[Pacemaker] Problem with failover/failback under Ubuntu 10.04 for Active/Passive OpenNMS

Mon Jul 5 13:34:11 EDT 2010

On Mon, 05 Jul 2010 18:34:24 +0300, Dan Frincu <dfrincu at streamwide.ro>
wrote:

> /The errors from the log file are DRBD specific, they occur when you're
> trying to mount a resource in a Secondary state. 
> Increase the "op start interval" for both the DRBD and Filesystem
> primitives to ~15 seconds.
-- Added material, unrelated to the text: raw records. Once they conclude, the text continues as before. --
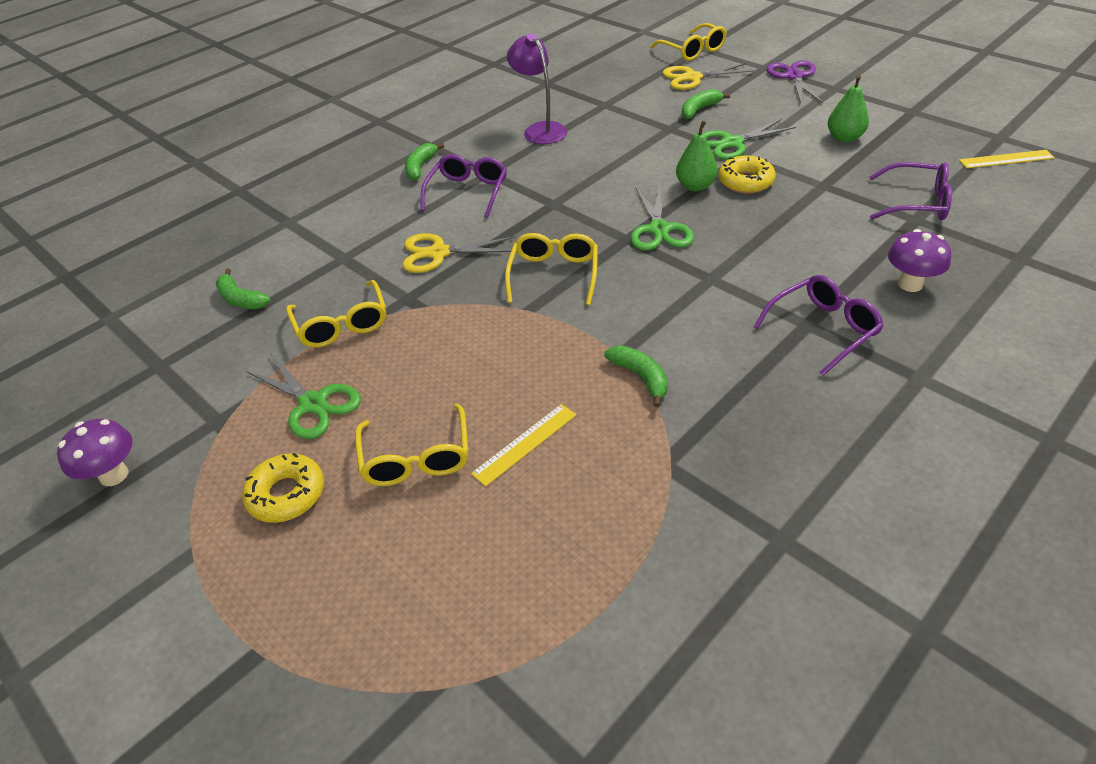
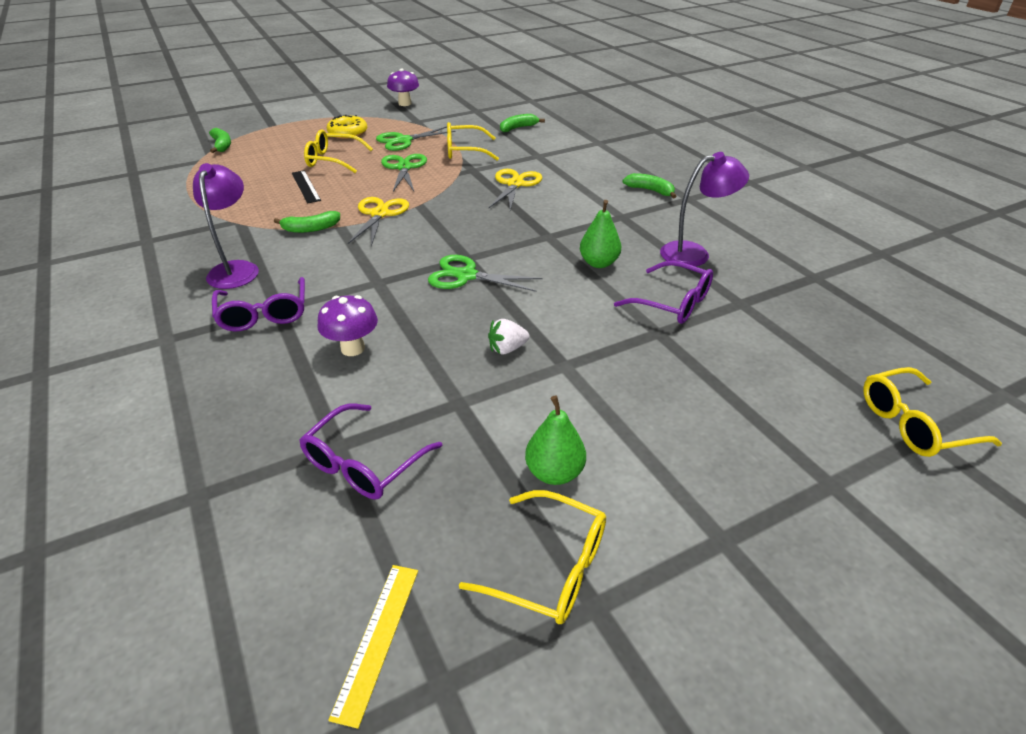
camera: 105 degrees right, 5 degrees down
(468, 192) = (594, 204): purple glasses -> purple glasses (672, 303)
(525, 444) = (306, 186): yellow ruler -> black ruler
(554, 274) = (449, 220): yellow glasses -> yellow glasses (550, 568)
(692, 78) = (804, 393): yellow scissors -> yellow scissors (379, 214)
(695, 186) = (522, 314): green pear -> green pear (598, 263)
(699, 110) = (698, 369): green banana -> green banana (222, 145)
(732, 143) = (597, 367): green scissors -> green scissors (404, 168)
(745, 181) = (507, 349): yellow donut -> white strawberry
(770, 396) = (236, 269): none -> purple lamp
(794, 77) = (782, 505): purple scissors -> none
(910, 284) = (255, 386): purple mushroom -> purple mushroom (353, 348)

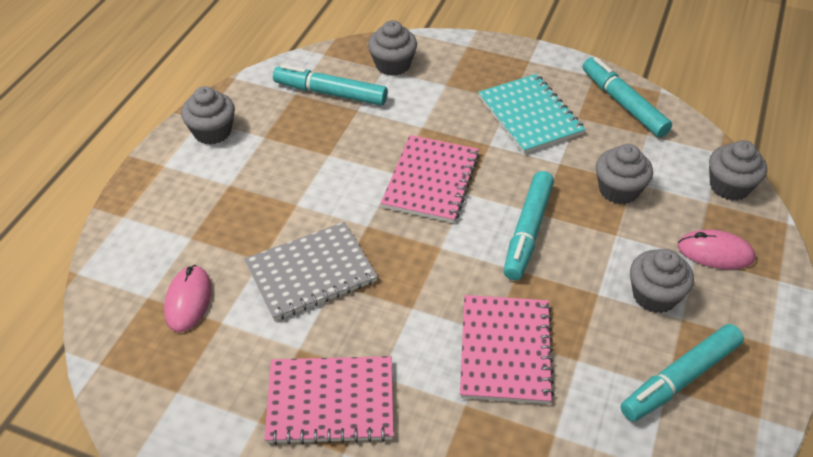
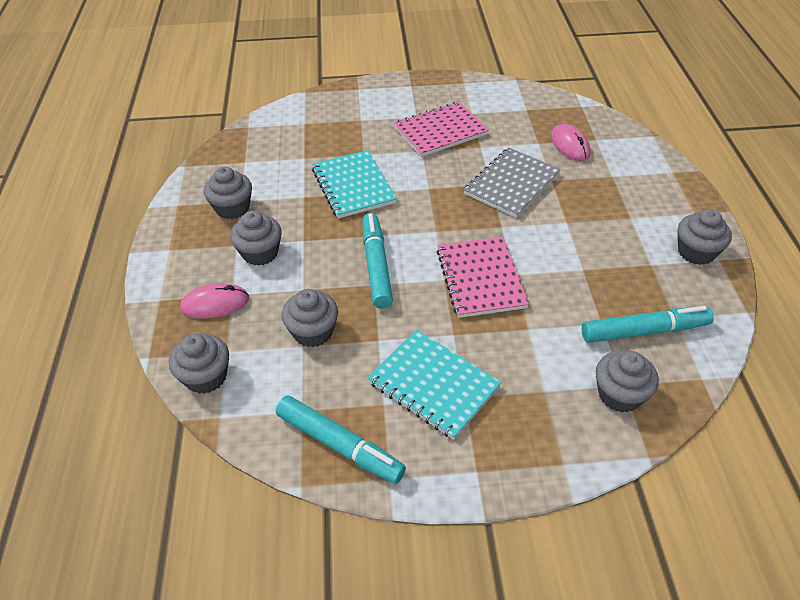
camera: 155 degrees right, 0 degrees up
(505, 350) = (353, 186): pink notebook -> turquoise notebook
(679, 379) = (232, 208): turquoise marker -> grey cupcake

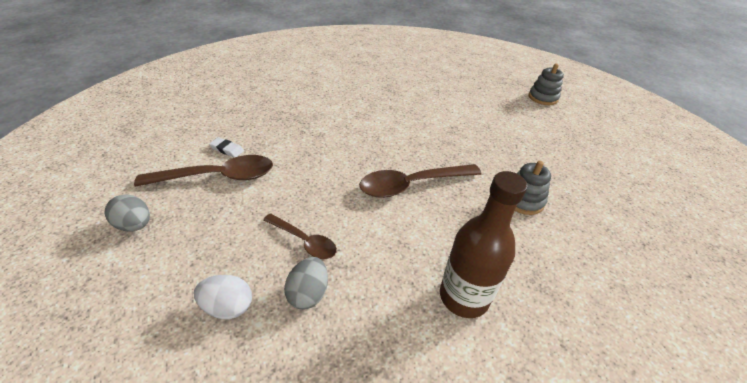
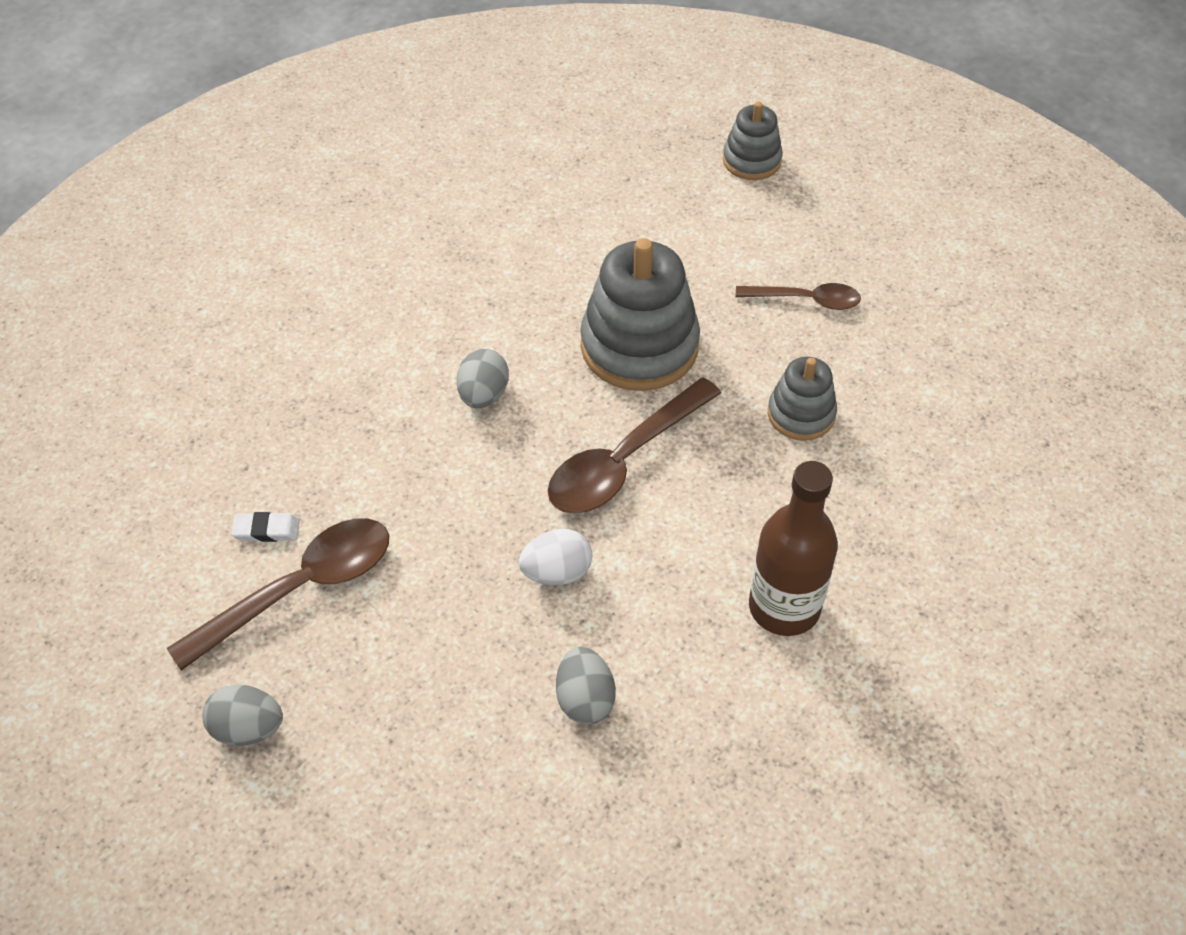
camera: 25 degrees left, 10 degrees up
(228, 306) = (493, 767): white egg -> white egg (557, 572)
(304, 241) = (525, 631): brown spoon -> brown spoon (806, 300)
(362, 136) = (483, 395): none -> grey egg
(449, 143) = (639, 346): none -> grey stacking toy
Having configured a start 
> interval of 0 (zero) seconds, the change of DRBD resource from Primary
to
> Secondary on node2 and then promotion to 
> Primary on node1 is not instantaneous, therefore Pacemaker attempts to
> mount the filesystem without having the DRBD 
> resource in a Primary state, it goes into that huuuge 300 second
timeout,
> but as it waits for one resource (DRBD) to 
> timeout, it executes the next one, which is the mount, which fails, with
> the given errors, for the aforementioned reasons.
> 
> I'd also suggest adding an "op monitor" for each resource, with a
> reasonable interval and timeout, and also a mail alert.
> 
> Regards,
> Dan

Ok, that almost solved the problem.
But now the Filesystem primitives run in an endless loop.
The get unmounted and mounted again.

> therefore Pacemaker attempts to
> mount the filesystem without having the DRBD 
> resource in a Primary state

Hm, until now I thought this is handled by
the 3 "order" restrictions.

I see I have to find out which intervalls and timeouts I need to adjust.
Thanks for giving me a hint to the right direction so quickly.

If you have some other ideas to improve the config, just let me now.

Cheers, Sven